TEXT SEGMENT:

——————

What does it mean to "program to an interface"?

One day, a junior programmer was instructed by his boss to write an application to analyze business data and condense it all in pretty reports with metrics, graphs and all that stuff. The boss gave him an XML file with the remark "here's some example business data".

The programmer started coding. A few weeks later he felt that the metrics and graphs and stuff were pretty enough to satisfy the boss, and he presented his work. "That's great" said the boss, "but can it also show business data from this SQL database we have?".

The programmer went back to coding. There was code for reading business data from XML sprinkled throughout his application. He rewrote all those snippets, wrapping them with an "if" condition:

if (dataType == "XML")
{
   ... read a piece of XML data ...
}
else
{
   .. query something from the SQL database ...
}

When presented with the new iteration of the software, the boss replied: "That's great, but can it also report on business data from this web service?" Remembering all those tedious if statements he would have to rewrite AGAIN, the programmer became enraged. "First xml, then SQL, now web services! What is the REAL source of business data?"

The boss replied: "Anything that can provide it"

At that moment, the programmer was enlightened.

——————

LISTED RECORDS:
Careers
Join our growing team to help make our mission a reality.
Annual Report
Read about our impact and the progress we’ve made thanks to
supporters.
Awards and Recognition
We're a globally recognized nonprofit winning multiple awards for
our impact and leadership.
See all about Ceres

——————

EXERCISE DESCRIPTION:
Reproduce the passage of the programmer story that opens with the words "One day, a junior", and stop after "SQL database ...". Work only from the programmer story above.

REPLY TO THE EXERCISE:
One day, a junior programmer was instructed by his boss to write an application to analyze business data and condense it all in pretty reports with metrics, graphs and all that stuff. The boss gave him an XML file with the remark "here's some example business data".

The programmer started coding. A few weeks later he felt that the metrics and graphs and stuff were pretty enough to satisfy the boss, and he presented his work. "That's great" said the boss, "but can it also show business data from this SQL database we have?".

The programmer went back to coding. There was code for reading business data from XML sprinkled throughout his application. He rewrote all those snippets, wrapping them with an "if" condition:

if (dataType == "XML")
{
   ... read a piece of XML data ...
}
else
{
   .. query something from the SQL database ...